Speaker: Jacqueline L. Hazelton, Associate, International Security Program

When Western powers insist on good governance reforms by client governments, whether in counterinsurgency campaigns, peacekeeping operations, or conflict reconstruction efforts, they often find that the smaller state’s government resists or only gestures at reforms. These governments balk at what appear to be desirable policy choices, and they do so despite the possibility of alienating or even losing their great power backer.

The existing literature on resistance to reforms largely focuses on the great power's choices in its interactions with the smaller state in seeking ways to advance the great power's goals. This project breaks new ground by focusing closely on the interests of the government expected to make reforms.
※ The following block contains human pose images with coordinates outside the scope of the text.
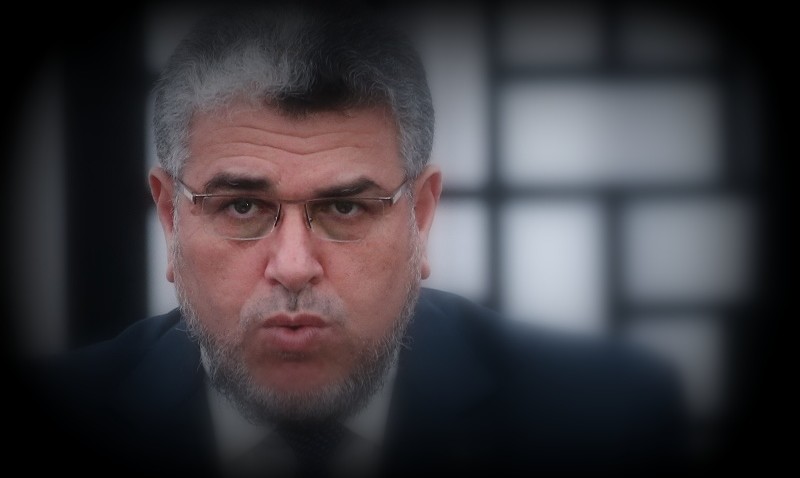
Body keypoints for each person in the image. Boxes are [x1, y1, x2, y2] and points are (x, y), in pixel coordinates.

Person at [23, 3, 692, 477]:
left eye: (344, 206)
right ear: (171, 218)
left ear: (420, 216)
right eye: (243, 206)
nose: (293, 268)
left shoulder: (599, 420)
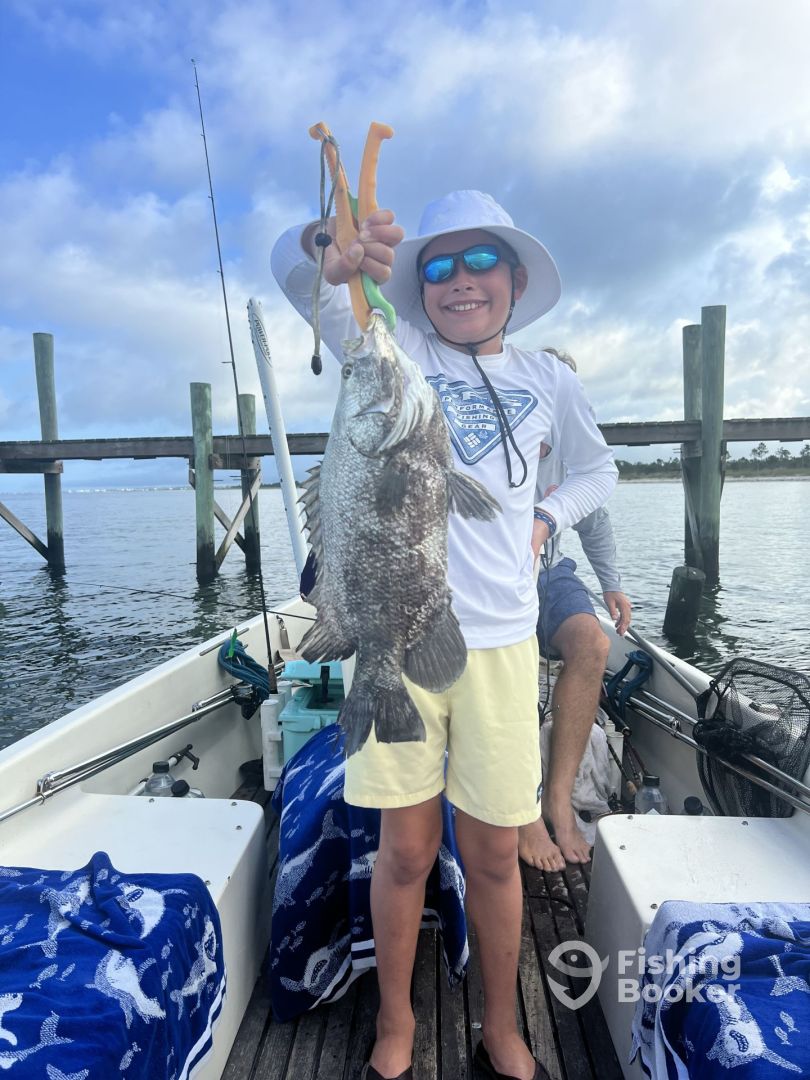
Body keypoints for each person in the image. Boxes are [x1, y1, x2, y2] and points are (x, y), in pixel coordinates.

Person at [271, 189, 617, 1080]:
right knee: (405, 850)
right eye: (439, 266)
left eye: (481, 261)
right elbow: (296, 274)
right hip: (400, 628)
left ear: (515, 278)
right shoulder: (397, 354)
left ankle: (502, 1024)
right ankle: (395, 1021)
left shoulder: (550, 380)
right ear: (418, 288)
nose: (461, 280)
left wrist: (546, 515)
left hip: (502, 646)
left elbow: (598, 469)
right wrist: (332, 244)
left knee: (496, 853)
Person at [518, 350, 632, 873]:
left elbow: (594, 519)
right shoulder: (489, 440)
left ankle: (558, 802)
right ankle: (521, 809)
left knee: (593, 645)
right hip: (493, 583)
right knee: (511, 666)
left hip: (550, 572)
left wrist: (612, 584)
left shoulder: (571, 454)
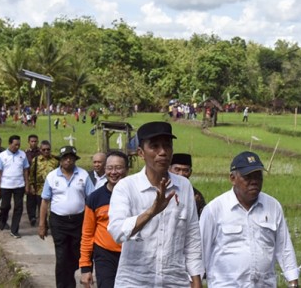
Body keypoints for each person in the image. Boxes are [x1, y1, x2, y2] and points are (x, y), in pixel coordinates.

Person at [108, 121, 203, 287]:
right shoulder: (126, 187)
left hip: (174, 281)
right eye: (155, 146)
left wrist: (196, 280)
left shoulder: (184, 186)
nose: (162, 152)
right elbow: (117, 232)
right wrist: (152, 211)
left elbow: (192, 236)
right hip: (135, 282)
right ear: (141, 153)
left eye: (167, 146)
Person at [200, 151, 300, 288]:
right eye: (248, 177)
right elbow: (200, 254)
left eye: (258, 176)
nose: (254, 182)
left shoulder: (273, 206)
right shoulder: (214, 210)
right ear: (232, 178)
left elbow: (284, 248)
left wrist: (293, 282)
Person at [38, 146, 94, 288]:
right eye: (65, 158)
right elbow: (45, 201)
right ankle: (64, 285)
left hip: (78, 221)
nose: (68, 160)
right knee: (62, 256)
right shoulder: (52, 176)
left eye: (71, 158)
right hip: (59, 222)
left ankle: (70, 275)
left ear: (75, 159)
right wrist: (42, 224)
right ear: (60, 160)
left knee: (77, 254)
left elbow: (91, 199)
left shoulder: (83, 175)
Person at [79, 151, 129, 288]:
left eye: (118, 168)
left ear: (127, 170)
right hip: (105, 256)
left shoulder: (136, 195)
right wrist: (85, 267)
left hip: (132, 255)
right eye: (109, 168)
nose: (113, 172)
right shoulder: (95, 198)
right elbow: (87, 234)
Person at [0, 135, 30, 238]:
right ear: (10, 144)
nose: (17, 147)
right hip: (6, 185)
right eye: (15, 145)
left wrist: (27, 185)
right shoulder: (2, 156)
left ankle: (14, 230)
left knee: (19, 207)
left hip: (19, 185)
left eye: (19, 145)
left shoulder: (22, 155)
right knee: (5, 206)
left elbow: (26, 171)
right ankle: (2, 219)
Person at [27, 140, 59, 227]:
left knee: (52, 208)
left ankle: (53, 224)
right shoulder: (36, 160)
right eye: (44, 149)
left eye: (48, 149)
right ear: (40, 150)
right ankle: (43, 224)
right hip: (40, 188)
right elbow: (32, 174)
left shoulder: (55, 161)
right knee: (42, 207)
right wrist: (32, 186)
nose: (46, 151)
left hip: (53, 188)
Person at [169, 153, 206, 218]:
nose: (181, 174)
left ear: (190, 172)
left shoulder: (196, 196)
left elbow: (202, 219)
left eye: (185, 170)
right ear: (169, 169)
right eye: (177, 169)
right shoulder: (161, 190)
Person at [24, 134, 40, 225]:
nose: (33, 143)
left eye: (35, 141)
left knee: (40, 199)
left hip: (39, 179)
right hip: (29, 178)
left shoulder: (41, 152)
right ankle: (32, 217)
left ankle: (41, 217)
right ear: (29, 142)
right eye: (32, 141)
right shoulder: (25, 153)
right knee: (30, 199)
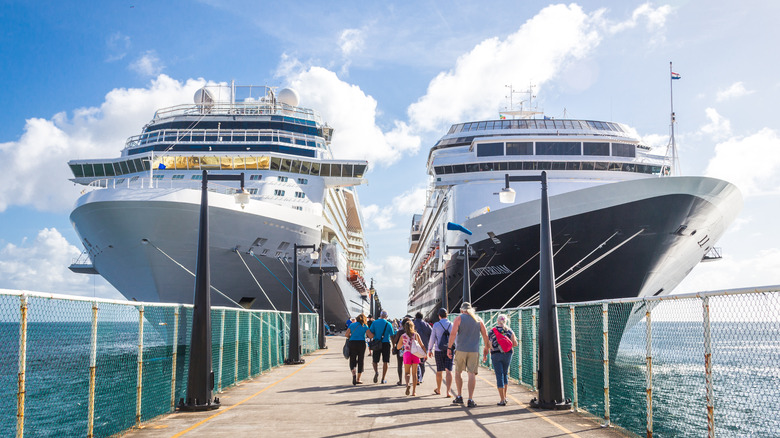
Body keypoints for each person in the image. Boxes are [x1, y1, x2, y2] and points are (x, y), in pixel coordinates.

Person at [447, 302, 489, 408]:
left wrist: (449, 347)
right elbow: (485, 334)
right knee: (471, 374)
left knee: (458, 372)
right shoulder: (478, 319)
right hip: (474, 350)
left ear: (462, 310)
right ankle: (470, 399)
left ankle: (459, 396)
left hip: (461, 349)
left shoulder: (459, 318)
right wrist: (486, 348)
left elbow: (453, 333)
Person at [488, 313, 519, 405]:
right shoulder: (509, 331)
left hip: (496, 355)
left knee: (499, 375)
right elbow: (515, 344)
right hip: (508, 354)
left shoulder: (492, 331)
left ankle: (502, 400)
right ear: (506, 321)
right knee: (505, 374)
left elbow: (489, 344)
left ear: (497, 321)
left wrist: (493, 349)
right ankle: (505, 397)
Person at [427, 308, 453, 397]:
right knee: (449, 371)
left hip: (439, 350)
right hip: (450, 350)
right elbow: (455, 337)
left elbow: (432, 338)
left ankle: (438, 389)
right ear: (447, 315)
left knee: (439, 371)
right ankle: (448, 392)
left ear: (439, 316)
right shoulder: (451, 324)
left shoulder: (436, 325)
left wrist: (429, 349)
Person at [396, 319, 426, 396]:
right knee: (415, 373)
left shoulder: (403, 336)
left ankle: (407, 384)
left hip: (407, 354)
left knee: (407, 373)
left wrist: (403, 345)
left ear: (405, 327)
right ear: (413, 327)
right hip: (415, 354)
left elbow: (398, 347)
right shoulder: (416, 335)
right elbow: (422, 345)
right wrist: (425, 354)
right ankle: (414, 392)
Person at [367, 310, 395, 384]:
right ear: (386, 316)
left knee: (375, 360)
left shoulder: (374, 322)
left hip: (377, 343)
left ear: (380, 315)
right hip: (386, 343)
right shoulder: (388, 324)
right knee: (385, 361)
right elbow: (392, 336)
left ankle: (376, 372)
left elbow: (371, 333)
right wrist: (394, 346)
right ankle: (383, 379)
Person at [345, 313, 369, 385]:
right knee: (361, 360)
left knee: (352, 359)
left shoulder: (352, 325)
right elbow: (370, 335)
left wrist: (350, 337)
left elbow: (346, 334)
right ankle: (358, 379)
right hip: (361, 343)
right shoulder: (365, 326)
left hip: (352, 343)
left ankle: (353, 373)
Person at [391, 315, 412, 385]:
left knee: (400, 365)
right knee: (409, 366)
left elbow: (395, 341)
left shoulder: (400, 332)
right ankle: (409, 381)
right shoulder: (412, 332)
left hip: (401, 350)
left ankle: (400, 380)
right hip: (410, 350)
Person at [413, 312, 432, 384]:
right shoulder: (426, 324)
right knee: (422, 363)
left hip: (414, 347)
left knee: (415, 363)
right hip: (424, 346)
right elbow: (431, 334)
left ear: (416, 316)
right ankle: (421, 378)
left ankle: (417, 377)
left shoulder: (412, 324)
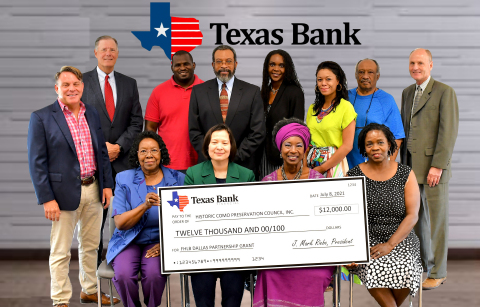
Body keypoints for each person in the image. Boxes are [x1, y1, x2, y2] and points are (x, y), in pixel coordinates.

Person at [27, 66, 118, 306]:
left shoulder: (93, 114)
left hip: (94, 190)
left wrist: (107, 185)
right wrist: (47, 198)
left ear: (82, 87)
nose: (71, 89)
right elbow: (37, 162)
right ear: (57, 89)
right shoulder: (42, 117)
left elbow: (101, 152)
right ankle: (60, 299)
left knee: (91, 247)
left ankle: (90, 290)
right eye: (65, 85)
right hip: (62, 194)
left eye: (75, 84)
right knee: (61, 251)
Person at [253, 118, 335, 307]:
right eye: (287, 145)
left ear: (306, 149)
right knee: (268, 272)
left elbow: (328, 222)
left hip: (312, 253)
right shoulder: (267, 181)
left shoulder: (319, 180)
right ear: (280, 149)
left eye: (299, 145)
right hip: (278, 253)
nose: (293, 150)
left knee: (317, 273)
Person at [82, 35, 143, 267]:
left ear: (117, 53)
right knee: (94, 223)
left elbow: (137, 122)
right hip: (93, 165)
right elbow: (77, 122)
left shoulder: (129, 83)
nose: (109, 53)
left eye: (113, 50)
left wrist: (118, 146)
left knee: (126, 217)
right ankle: (93, 281)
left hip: (123, 164)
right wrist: (102, 148)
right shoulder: (82, 82)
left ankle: (124, 267)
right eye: (104, 49)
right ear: (96, 53)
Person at [400, 48, 459, 290]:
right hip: (411, 168)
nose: (416, 67)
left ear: (431, 65)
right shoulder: (406, 93)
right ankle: (423, 267)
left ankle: (439, 272)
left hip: (434, 169)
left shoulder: (445, 92)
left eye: (421, 63)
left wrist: (438, 166)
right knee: (416, 220)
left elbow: (448, 133)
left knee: (436, 222)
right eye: (412, 63)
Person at [346, 123, 423, 307]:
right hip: (368, 238)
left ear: (390, 144)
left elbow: (412, 215)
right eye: (369, 144)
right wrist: (351, 249)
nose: (375, 148)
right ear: (364, 148)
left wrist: (390, 244)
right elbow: (349, 218)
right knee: (373, 268)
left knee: (407, 267)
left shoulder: (405, 173)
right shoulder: (354, 175)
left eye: (380, 142)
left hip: (401, 236)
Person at [106, 131, 185, 307]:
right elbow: (120, 223)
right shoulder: (124, 179)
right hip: (128, 240)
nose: (149, 155)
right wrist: (144, 206)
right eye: (143, 151)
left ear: (161, 153)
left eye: (154, 150)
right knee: (124, 275)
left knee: (155, 275)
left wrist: (168, 243)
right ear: (137, 155)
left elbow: (186, 219)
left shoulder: (178, 180)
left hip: (159, 241)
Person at [185, 123, 255, 307]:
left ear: (231, 146)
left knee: (232, 303)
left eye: (224, 142)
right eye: (214, 142)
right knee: (203, 303)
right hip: (202, 250)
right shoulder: (193, 173)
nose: (219, 147)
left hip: (234, 251)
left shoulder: (246, 175)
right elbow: (186, 214)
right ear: (207, 146)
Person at [189, 45, 265, 172]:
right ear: (213, 64)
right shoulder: (199, 92)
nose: (224, 65)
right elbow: (194, 131)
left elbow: (257, 132)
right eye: (219, 62)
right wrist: (212, 155)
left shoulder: (252, 92)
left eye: (228, 61)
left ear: (235, 64)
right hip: (208, 166)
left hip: (242, 166)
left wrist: (234, 156)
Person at [145, 50, 203, 173]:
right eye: (178, 65)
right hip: (168, 165)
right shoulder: (159, 92)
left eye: (186, 64)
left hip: (202, 163)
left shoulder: (206, 90)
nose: (182, 68)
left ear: (194, 65)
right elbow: (150, 129)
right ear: (172, 67)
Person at [347, 58, 405, 168]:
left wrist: (387, 166)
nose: (365, 76)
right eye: (361, 72)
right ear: (356, 75)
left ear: (377, 76)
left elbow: (397, 137)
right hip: (345, 166)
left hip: (375, 166)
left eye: (370, 72)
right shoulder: (345, 97)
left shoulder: (386, 100)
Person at [306, 61, 356, 177]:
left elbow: (347, 146)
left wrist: (323, 168)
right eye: (320, 80)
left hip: (334, 164)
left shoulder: (345, 107)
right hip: (311, 165)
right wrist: (305, 167)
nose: (323, 83)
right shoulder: (312, 109)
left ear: (338, 81)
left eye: (328, 79)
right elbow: (307, 143)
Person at [259, 49, 304, 179]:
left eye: (281, 65)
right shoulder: (264, 91)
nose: (276, 69)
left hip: (282, 156)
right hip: (262, 154)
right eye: (272, 64)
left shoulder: (294, 92)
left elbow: (296, 129)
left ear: (287, 68)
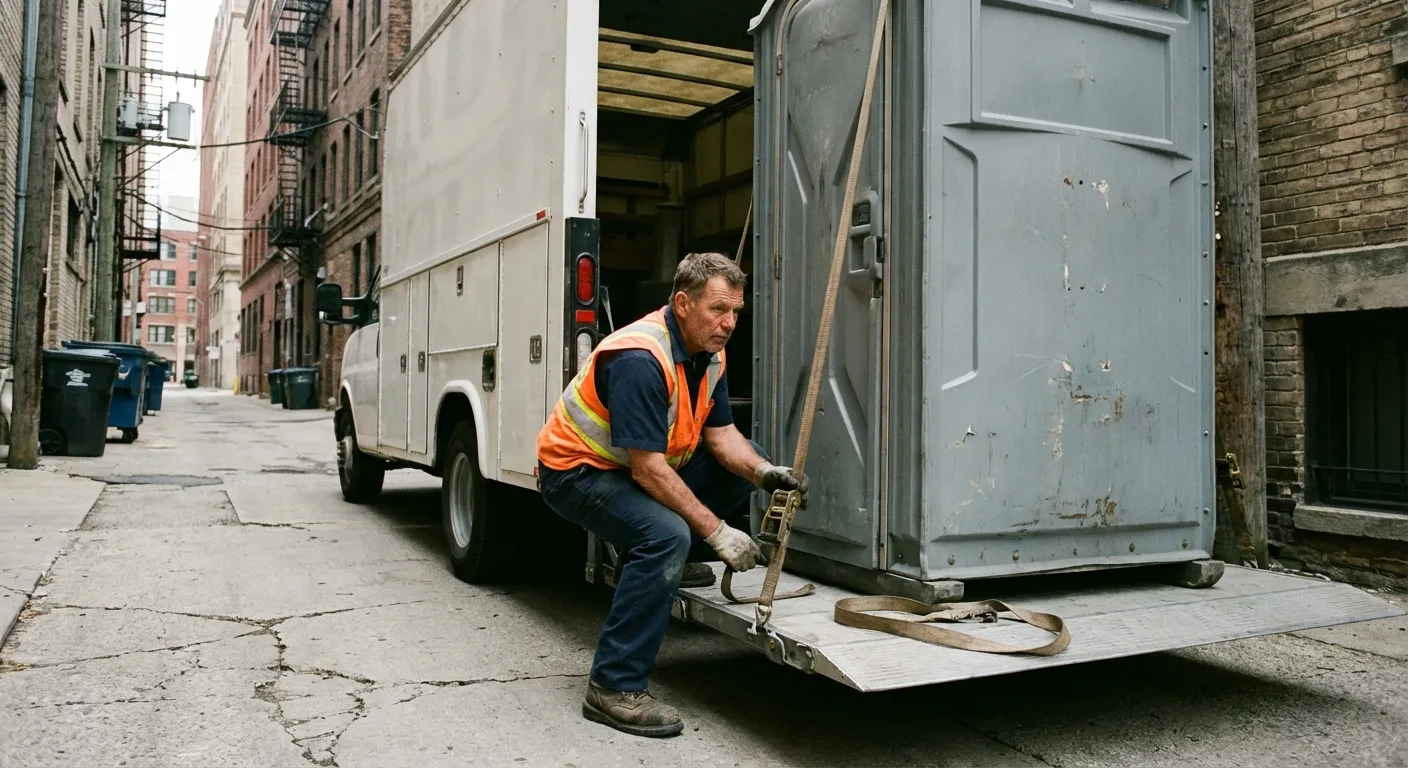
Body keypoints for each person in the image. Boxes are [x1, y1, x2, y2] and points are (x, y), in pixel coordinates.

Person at [536, 252, 807, 738]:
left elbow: (723, 438)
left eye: (736, 312)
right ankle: (612, 687)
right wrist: (719, 533)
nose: (729, 324)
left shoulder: (710, 354)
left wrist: (765, 473)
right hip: (576, 473)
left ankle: (645, 568)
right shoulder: (641, 358)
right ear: (682, 303)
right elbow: (648, 469)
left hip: (633, 470)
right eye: (718, 310)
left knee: (746, 465)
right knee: (665, 537)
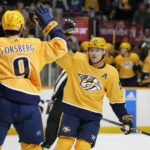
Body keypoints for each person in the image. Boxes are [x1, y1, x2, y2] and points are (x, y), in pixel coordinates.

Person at [0, 5, 69, 150]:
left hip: (3, 102)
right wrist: (50, 25)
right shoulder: (35, 44)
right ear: (21, 27)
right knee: (32, 147)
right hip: (28, 103)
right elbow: (62, 46)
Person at [53, 37, 133, 150]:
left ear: (104, 52)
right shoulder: (78, 59)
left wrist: (124, 117)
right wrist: (63, 36)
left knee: (83, 146)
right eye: (91, 50)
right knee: (64, 144)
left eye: (98, 50)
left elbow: (116, 100)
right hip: (71, 112)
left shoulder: (111, 72)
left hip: (91, 117)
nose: (94, 53)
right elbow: (59, 57)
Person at [41, 69, 67, 150]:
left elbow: (61, 82)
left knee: (53, 120)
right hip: (78, 101)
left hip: (64, 99)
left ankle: (46, 145)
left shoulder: (70, 65)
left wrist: (54, 97)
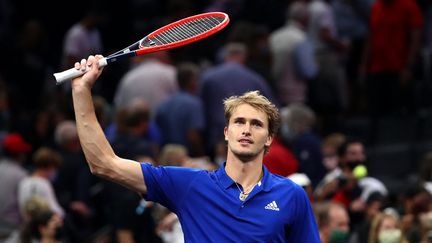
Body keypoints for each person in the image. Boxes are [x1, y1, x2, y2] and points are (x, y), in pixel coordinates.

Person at [69, 54, 320, 242]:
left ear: (269, 138)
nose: (246, 129)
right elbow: (103, 163)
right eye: (239, 122)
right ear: (226, 132)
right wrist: (81, 91)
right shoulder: (189, 185)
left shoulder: (291, 195)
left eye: (256, 124)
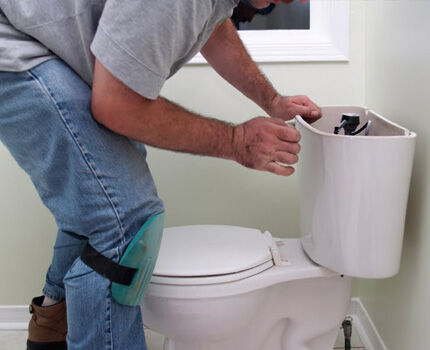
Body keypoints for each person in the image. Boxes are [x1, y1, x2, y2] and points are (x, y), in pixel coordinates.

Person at [0, 0, 321, 349]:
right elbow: (116, 104)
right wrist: (237, 141)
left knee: (100, 192)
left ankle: (51, 332)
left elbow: (212, 23)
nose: (284, 3)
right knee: (121, 216)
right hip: (14, 43)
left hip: (34, 37)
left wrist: (271, 99)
It argues that counterinsurgent governments are only likely to institute reforms when domestic politics requires it. Otherwise, elites have little reason to yield any of their wealth and power.

This project presents a theoretical mechanism explaining the hierarchy of interests the counterinsurgent government considers and the options available to it when a great power intervener insists on reforms. It demonstrates this mechanism in a paired set of cases, South Vietnam under President Ngo Dinh Diem, when the United States was supporting the government in an advisory role, and under President Nguyen Van Thieu, when the United States was withdrawing from the war as quickly as possible.